Carry on the news summary about flooding in China and an Israeli court case, starting after its last sentence.

Excerpted text:
>>

In China, more than 700 people have died in the country’s worst flooding in a decade, and the death toll could soon rise as southern China is preparing to be hit by its second typhoon in a week.
The international women’s human rights organization MADRE has condemned an Israeli court for sentencing a Palestinian man to eighteen months in prison for having consensual sex with an Israeli woman who had believed him to be a fellow Jew. The court ruled the Palestinian man, Sabbar Kashur, had committed rape by deception because he posed as a Jewish bachelor. MADRE compared the ruling to now-defunct US laws against “race mixing” that were once used to uphold white supremacy. Meanwhile, a prominent Israeli rape crisis center has publicly supported the court’s ruling. Merav Mor, the director of resource development at the Association of Rape Crisis Centers in Israel, appeared on Al Jazeera on Wednesday.
Merav Mor: “I really, really don’t think there was any discrimination on any racial ground. I think this is purely a case of a man giving false information in order to fraudulently coerce a women into a sexual relationship. It’s, again, wrong to say this was consensual. If a woman or a man feels that they were given wrong information, they were raped, and this has absolutely nothing to do with the Arab situation in Israel, the conflict. The rape crisis centers see this as a criminal case of rape, and that’s what the courts decided.”

<<

Keypoint correspondence data

>>

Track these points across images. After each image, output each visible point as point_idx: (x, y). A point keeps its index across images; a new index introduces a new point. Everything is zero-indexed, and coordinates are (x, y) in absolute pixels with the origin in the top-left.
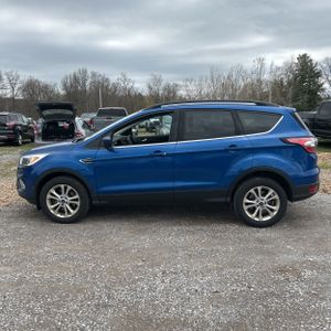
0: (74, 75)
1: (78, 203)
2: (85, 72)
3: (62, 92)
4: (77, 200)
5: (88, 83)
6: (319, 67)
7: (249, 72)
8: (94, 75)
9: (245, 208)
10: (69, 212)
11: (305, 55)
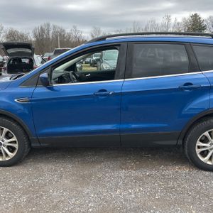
0: (41, 28)
1: (16, 146)
2: (49, 25)
3: (34, 39)
4: (15, 142)
5: (51, 33)
6: (205, 23)
7: (160, 25)
8: (54, 27)
9: (198, 151)
10: (7, 155)
11: (196, 15)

<<

Expected output:
CIA Director Leon Panetta has named John Bennett the next chief of the National Clandestine Service. Bennett is the former station chief in Pakistan, where he oversaw the CIA’s Predator drone program, which expanded dramatically on his watch. Bennett also once headed the CIA’s Special Activities Division, the CIA’s paramilitary wing.
In news from Capitol Hill, the House has passed a bill to give greater local control to Native American tribal authorities to deal with crimes on reservations, including sexual violence against women. The Tribal Law and Order Act has already passed the Senate, and President Obama is expected to soon sign the legislation into law. Amnesty International hailed the bill as a groundbreaking piece of legislation that tackles the complex jurisdictional maze that allows violent crime against American Indians to continue unabated.
In West Virginia, a ninety-five-year-old former congressman has announced plans to challenge West Virginia Governor Joe Manchin to fill the Senate seat held by the Robert Byrd. Ken Hechler admits he doesn’t expect to win but wants to raise awareness about the destructive nature of mountaintop removal. Hechler said, “A vote for me is not a vote for Ken Hechler — it’s tantamount to a vote against mountaintop removal.”
And the rock band Rage Against the Machine has announced plans to hold a benefit concert on Friday in Los Angeles to raise money for organizations challenging the Arizona’s new anti-immigrant law. Band member Tom Morello has helped lead the “Sound Strike” artist boycott of Arizona.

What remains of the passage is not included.